A estadia do homo sapiens sobre a Terra sempre exigiu dele a acomodação entre forças que normalmente têm tudo para serem tencionadas. Devemos, pois, reconhecer nosso enraizamento na physis e, ao mesmo tempo, nosso desenraizamento propriamente humano. Estamos simultaneamente dentro e fora da natureza (todo fenômeno natural obedece ao determinismo, todo fenômeno propriamente humano se defini por oposição à natureza): sujeito/objeto, alma/corpo, finalidade/causalidade. Tanto que a dualidade se reflete dos dois lados, em cada um dos dois termos. De um lado, qualidades físicas, corpos dotados de ações e paixões, corpos que trazem nos velhos muros de si as marcas da eterna luta entre os opostos; ao passo que, do outro lado, resultam os acordes impassíveis incorporais – puro efeito de superfície, que subsistem ou insistem no presente fazendo-o ressoar ao infinito em passado e futuro.

Dessa maneira, o homem prossegue sua busca por sanar suas pequenas palpitações narcísicas, experimentando em sua cabeça metafísica certa onipotência maníaca. A priori, estivemos a meio caminho entre a natureza e deus; a posteriori éramos filhos do próprio deus, feitos a sua imagem e semelhança.

Ora, o que esperar de um animal que sempre se achou a coroação por trás na natureza? O que esperar de um animal que expia sua existência através de todo tipo de sofrimento e pela morte? Heráclito considera até mesmo que o homem, em geral, é um ser irracional, o que não contradiz o fato de que a lei e a razão soberana se realizem em todo o seu ser. Ele nem sequer ocupa uma posição privilegiada na natureza, cuja manifestação suprema é o fogo, sobre a forma de um astro, por exemplo, mas não o homem limitado.

Todavia, o ser humano é complexo e traz em si, de modo bipolarizado, caracteres antagonistas: sapiens/demens (sábio e louco), faber/ludens (trabalhador e lúdico). O homem da racionalidade é também o da afetividade, do mito e do delírio. O homem do trabalho é também o homem do jogo. Eis que resulta daí uma incerteza pessoal, na qual, segundo Deleuze, "não é uma dúvida exterior ao que se passa, mas uma estrutura objetiva do próprio acontecimento, na medida em que sempre vai aos dois sentidos ao mesmo tempo e que esquarteja o sujeito segundo esta dupla direção".


Gilles Deleuze

Quem nunca se perguntou qual é o sentido da vida, o sentido desta ou daquela vida, ou melhor, o sentido da própria vida? O senso comum, enquanto um órgão e não mais uma direção, é a designação de que em todas as coisas há apenas um sentido, uma direção. Um princípio estrutural partindo de um suposto início em direção a um fim ou finalidade.

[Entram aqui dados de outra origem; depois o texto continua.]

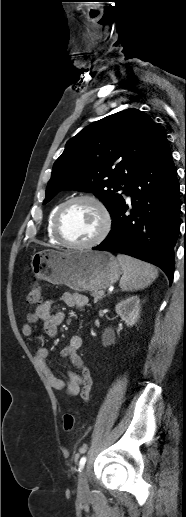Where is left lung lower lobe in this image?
I'll return each mask as SVG.
<instances>
[{
  "label": "left lung lower lobe",
  "mask_w": 186,
  "mask_h": 517,
  "mask_svg": "<svg viewBox=\"0 0 186 517\" xmlns=\"http://www.w3.org/2000/svg\"><path fill=\"white\" fill-rule=\"evenodd\" d=\"M132 210L125 203L112 217V229L94 250L116 251L161 268L172 283L174 246L181 209L177 171L164 138L141 170L130 180Z\"/></svg>",
  "instance_id": "obj_1"
}]
</instances>
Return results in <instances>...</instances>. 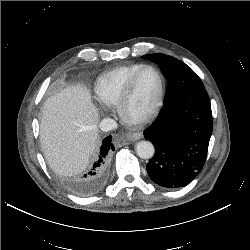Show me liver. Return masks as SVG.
Here are the masks:
<instances>
[{
  "label": "liver",
  "instance_id": "liver-1",
  "mask_svg": "<svg viewBox=\"0 0 250 250\" xmlns=\"http://www.w3.org/2000/svg\"><path fill=\"white\" fill-rule=\"evenodd\" d=\"M98 113L86 87L75 85L49 97L42 109L40 142L56 173L83 171L98 139Z\"/></svg>",
  "mask_w": 250,
  "mask_h": 250
}]
</instances>
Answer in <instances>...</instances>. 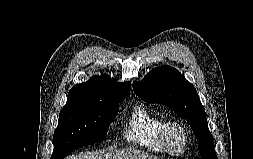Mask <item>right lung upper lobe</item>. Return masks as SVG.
<instances>
[{"mask_svg": "<svg viewBox=\"0 0 253 159\" xmlns=\"http://www.w3.org/2000/svg\"><path fill=\"white\" fill-rule=\"evenodd\" d=\"M131 83H118L108 75L94 76L84 83L76 84L68 93L67 101L125 99Z\"/></svg>", "mask_w": 253, "mask_h": 159, "instance_id": "1", "label": "right lung upper lobe"}]
</instances>
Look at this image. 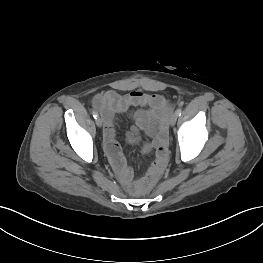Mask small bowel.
Segmentation results:
<instances>
[{"mask_svg":"<svg viewBox=\"0 0 263 263\" xmlns=\"http://www.w3.org/2000/svg\"><path fill=\"white\" fill-rule=\"evenodd\" d=\"M93 106L104 118L103 131L104 148L109 161L120 181L130 187L133 177L125 156L116 140L115 115L126 113L131 108H139L132 113L136 126L128 133V140L136 143L139 131H144L149 138L142 144V151L148 153L155 150V160L148 173H159L167 162V118L170 106L166 100L157 94L132 91L121 94L115 90L97 94L93 99Z\"/></svg>","mask_w":263,"mask_h":263,"instance_id":"small-bowel-1","label":"small bowel"}]
</instances>
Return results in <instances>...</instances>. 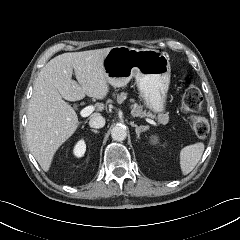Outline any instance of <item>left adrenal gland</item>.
I'll return each instance as SVG.
<instances>
[{
    "label": "left adrenal gland",
    "mask_w": 240,
    "mask_h": 240,
    "mask_svg": "<svg viewBox=\"0 0 240 240\" xmlns=\"http://www.w3.org/2000/svg\"><path fill=\"white\" fill-rule=\"evenodd\" d=\"M130 124L132 127H135V132H136L137 138H140L141 132H145L148 129L147 126H143V125L138 126V125L134 124V122H131Z\"/></svg>",
    "instance_id": "1"
}]
</instances>
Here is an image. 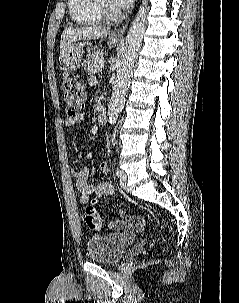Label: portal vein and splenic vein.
<instances>
[{
  "instance_id": "portal-vein-and-splenic-vein-1",
  "label": "portal vein and splenic vein",
  "mask_w": 239,
  "mask_h": 303,
  "mask_svg": "<svg viewBox=\"0 0 239 303\" xmlns=\"http://www.w3.org/2000/svg\"><path fill=\"white\" fill-rule=\"evenodd\" d=\"M104 65H105V61H104V60H102V61L99 62V67H100V68H103Z\"/></svg>"
}]
</instances>
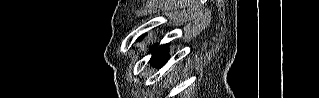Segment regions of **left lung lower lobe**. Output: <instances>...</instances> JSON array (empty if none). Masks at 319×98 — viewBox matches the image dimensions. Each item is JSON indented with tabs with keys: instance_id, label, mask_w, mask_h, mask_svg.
I'll return each instance as SVG.
<instances>
[{
	"instance_id": "left-lung-lower-lobe-1",
	"label": "left lung lower lobe",
	"mask_w": 319,
	"mask_h": 98,
	"mask_svg": "<svg viewBox=\"0 0 319 98\" xmlns=\"http://www.w3.org/2000/svg\"><path fill=\"white\" fill-rule=\"evenodd\" d=\"M168 49V44L162 45L160 47L152 48L151 51L153 53L151 58V63L155 66H163L166 60V50Z\"/></svg>"
}]
</instances>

Entretanto, ser humano significa, em primeiro lugar, estar dentro e fora do mundo, dentro e fora de si mesmo. Ser humano pressupõe a perda da identidade a cada acontecimento exprimível. O sentido, como propunha os Estoicos, é no mínimo duplo. E aqui o paradoxo aparece ao mesmo tempo como instrumento de análise para a linguagem e como meio de síntese para os acontecimentos, uma vez que afirma essa dupla direção do sentido: dentro e fora, expansão e contração, envolvimento e desenvolvimento, devorar e ser devorado, introjetar e projetar. Na medida em que nos desdobramos, novas dobras surgem em nós. Na medida em que nos explicamos, novas implicações surgem em nós. O paradoxo é, em primeiro lugar, o que destrói o bom senso com sentido único, mas, em seguida, o que destróis o senso comum como designação de identidades fixas.